RECURSO ESPECIAL Nº 1.279.525 - PA (2011/0153398-5)
RELATOR : MINISTRO RICARDO VILLAS BÔAS CUEVA
RECORRENTE : HSBC BANK BRASIL S/A BANCO MÚLTIPLO
ADVOGADO : HERMENEGILDO ANTÔNIO CRISPINO E OUTRO (S)
RECORRIDO : SIDERÚRGICA IBÉRICA S/A
ADVOGADO : THALES EDUARDO RODRIGUES PEREIRA E OUTRO (S)
VOTO-VISTA (CONCORDANTE COM O RELATOR)
O EXMO. SR. MINISTRO SIDNEI BENETI:

1.- Indo diretamente ao assunto central, trata-se de saber se os créditos de Adiantamento de Contratos de Câmbio ACCs se sujeitam à Recuperação Judicial.

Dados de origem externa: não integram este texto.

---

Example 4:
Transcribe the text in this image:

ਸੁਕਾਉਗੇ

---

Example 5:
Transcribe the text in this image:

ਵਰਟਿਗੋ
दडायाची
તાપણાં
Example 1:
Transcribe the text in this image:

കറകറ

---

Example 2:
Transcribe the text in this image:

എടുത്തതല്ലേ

O Acórdão do Tribunal de Justiça do Estado do Pará julgou que se sujeitam e o recorrente sustenta que esse julgado violou o disposto no art. 49, 4º, da Lei de Recuperações Judiciais e Falências (Lei nº 11.101/05).

O Acórdão trilha senda diversa da torrencial orientação dos Tribunais nacionais, que vêm, ao contrário do julgado, afastando a sujeição das ACCs à Recuperação Judicial, de modo que, a prevalecer o entendimento do Acórdão ora recorrido, haveria verdadeira revolução multitudinária nos casos em andamento nos diversos Juízos e Tribunais nacionais, em que, como se verá, está-se atentando exatamente aos termos em que lavrada a Lei de Recuperações Judiciais e Falências.

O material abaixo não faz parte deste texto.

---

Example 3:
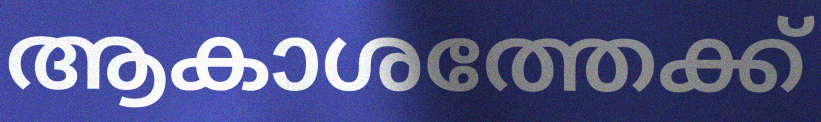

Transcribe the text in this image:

ആകാശത്തേക്ക്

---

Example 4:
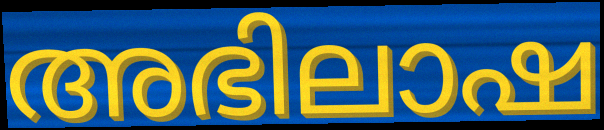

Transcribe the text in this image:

അഭിലാഷ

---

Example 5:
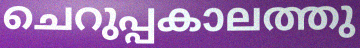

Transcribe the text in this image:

ചെറുപ്പകാലത്തു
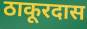
ठाकूरदास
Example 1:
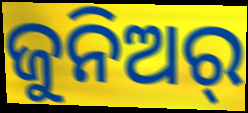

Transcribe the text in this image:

ଜୁନିଅର୍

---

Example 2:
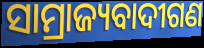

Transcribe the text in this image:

ସାମ୍ରାଜ୍ୟବାଦୀଗଣ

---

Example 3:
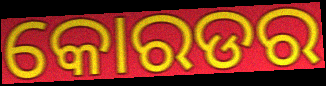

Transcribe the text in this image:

କୋରଡର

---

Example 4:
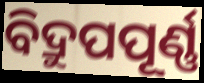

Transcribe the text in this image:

ବିଦ୍ରୁପପୂର୍ଣ୍ଣ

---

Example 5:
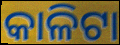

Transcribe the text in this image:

କାଳିଟା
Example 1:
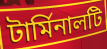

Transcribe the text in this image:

টার্মিনালটি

2.- Poucos assuntos foram tão debatidos durante a longa meticulosa elaboração legislativa da Lei de Recuperações Judiciais e Falências como o da sujeição ou não de empréstimos bancários com garantia como é o caso das ACCs ao processo de Recuperação da Empresa.

Chegou-se, a final, na lei, aprovada pelas duas Casas do Parlamento Nacional e sancionada pela Presidência da República, ao texto do art. 49, 4º, que dispõe com clareza hialina no sentido de que não podem ser incluídos no Plano de Recuperação, em que os credores quirografários negociam com o devedor o recebimento de seus créditos, bem sabendo, todos, que devem respeitar os créditos excluídos, como os das ACCs.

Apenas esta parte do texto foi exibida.